#### Work instruction:
Scan the data that follows and count the lines with the string "shoulder"; answer with the count alone.

:::::

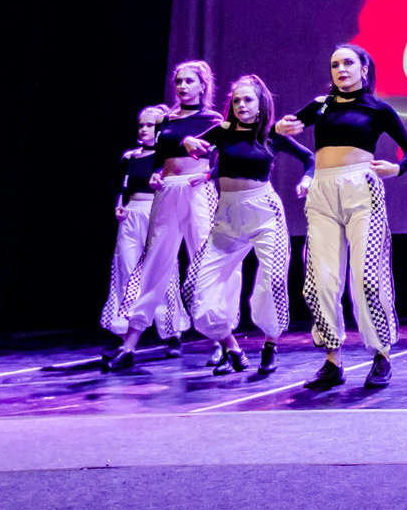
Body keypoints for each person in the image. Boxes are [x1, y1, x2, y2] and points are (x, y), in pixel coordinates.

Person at [275, 44, 407, 390]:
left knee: (367, 278)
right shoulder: (321, 105)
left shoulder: (377, 108)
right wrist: (280, 127)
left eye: (348, 63)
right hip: (323, 192)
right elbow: (285, 127)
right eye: (335, 64)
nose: (340, 69)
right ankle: (332, 361)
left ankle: (381, 354)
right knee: (320, 281)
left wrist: (397, 168)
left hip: (362, 190)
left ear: (363, 69)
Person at [182, 75, 315, 375]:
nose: (241, 105)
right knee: (194, 287)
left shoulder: (271, 135)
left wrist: (307, 179)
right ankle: (232, 348)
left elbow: (308, 158)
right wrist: (187, 142)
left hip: (264, 213)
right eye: (237, 101)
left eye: (248, 100)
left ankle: (270, 344)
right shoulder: (223, 131)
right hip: (227, 217)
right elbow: (204, 148)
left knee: (273, 280)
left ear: (261, 103)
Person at [102, 61, 224, 372]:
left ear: (202, 86)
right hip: (168, 191)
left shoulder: (212, 120)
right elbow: (159, 156)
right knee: (153, 263)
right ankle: (129, 345)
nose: (182, 86)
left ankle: (221, 343)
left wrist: (207, 175)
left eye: (189, 81)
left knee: (204, 264)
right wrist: (157, 172)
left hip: (197, 192)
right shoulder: (166, 119)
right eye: (179, 81)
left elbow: (223, 159)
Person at [98, 105, 189, 352]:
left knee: (163, 273)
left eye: (150, 125)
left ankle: (172, 332)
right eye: (141, 125)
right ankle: (124, 330)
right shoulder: (130, 157)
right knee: (126, 271)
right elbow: (120, 186)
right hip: (131, 216)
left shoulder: (168, 156)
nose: (144, 129)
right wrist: (119, 205)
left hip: (157, 214)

:::::

#### Task solution:
8